"Sosialisasi tak cukup sebatas tanggal kapan digelarnya Pilkada. Harus ada pelatihan, supaya kekhawatiran adanya partisan komisioner di daerah itu tidak terjadi. KPU juga harus bekerjasama dengan Bawaslu," ujar peneliti LIPI Siti Zuhro di Jakarta, Jumat (6/3/2015).
Siti mengritik kinerja KPU daerah dan Panwaslu belum bisa menjalankan fungsinya secara profesional. KPU seharusnya melakukan konsolidasi, pelatihan dan peringatan agar penegakan hukum calon kepala daerah yang curang tak terjadi lagi.
Sementara itu, sebagai penyelenggara pemilu, KPU harus melakukan pendidikan demokrasi kepada pemilih.

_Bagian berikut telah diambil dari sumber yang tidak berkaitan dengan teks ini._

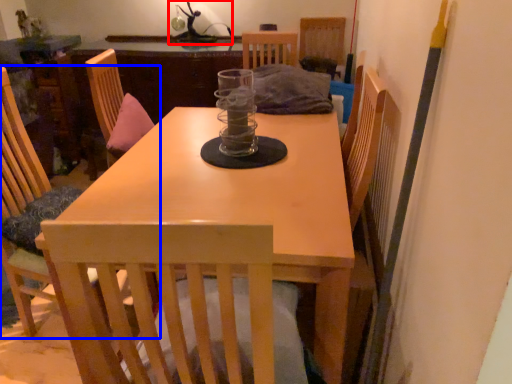
Question: Which object appears closest to the camera in this image, table lamp (highlighted by a red box) or chair (highlighted by a blue box)?

Choices:
 (A) table lamp
 (B) chair

Answer: (B)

Sejauh ini kecenderungan pemilih di Indonesia rentan dipengaruhi politik uang. Edukasi masyarakat tentang demokrasi harus dimotori lewat sosialisasi.
"Mau kita, kalau mereka mau dikasih receh itu harus ditolak. Ini untuk harga diri dan kedaulatan," papar Siti.

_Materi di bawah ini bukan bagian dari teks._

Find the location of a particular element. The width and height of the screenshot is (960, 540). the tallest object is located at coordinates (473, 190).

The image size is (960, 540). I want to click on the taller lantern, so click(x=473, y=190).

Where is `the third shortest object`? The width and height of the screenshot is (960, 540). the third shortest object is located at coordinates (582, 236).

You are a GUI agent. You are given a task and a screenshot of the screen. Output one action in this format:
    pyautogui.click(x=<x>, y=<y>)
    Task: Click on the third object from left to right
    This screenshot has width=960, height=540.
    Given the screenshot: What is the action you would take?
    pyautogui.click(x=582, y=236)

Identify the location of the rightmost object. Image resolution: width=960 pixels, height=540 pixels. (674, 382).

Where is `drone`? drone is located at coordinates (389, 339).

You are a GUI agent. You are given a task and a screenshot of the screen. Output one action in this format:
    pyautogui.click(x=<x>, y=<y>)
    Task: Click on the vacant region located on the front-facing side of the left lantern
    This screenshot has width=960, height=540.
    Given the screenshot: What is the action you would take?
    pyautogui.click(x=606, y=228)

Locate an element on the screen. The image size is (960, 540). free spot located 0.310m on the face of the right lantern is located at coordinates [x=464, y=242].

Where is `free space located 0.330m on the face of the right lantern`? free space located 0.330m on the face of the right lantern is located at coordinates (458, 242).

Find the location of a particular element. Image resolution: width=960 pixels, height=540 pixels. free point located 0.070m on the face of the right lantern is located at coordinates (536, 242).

Tak hanya itu, Siti menekankan Bawaslu harus menjadi garda terdepan untuk mengawasi penyelenggaran pemilu jujur. Ia berharap Bawaslu lebih kuat menjalankan fungsinya sebagai lembaga pengawas pemilu.
"Bayangkan kalau ada penyimpangan lebih dari 200 pelaksanaan pilkada pada Desember nanti. Melihat penegakan hukum kita seperti ini, saya pikir mewaspadai jauh lebih baik," kata Siti.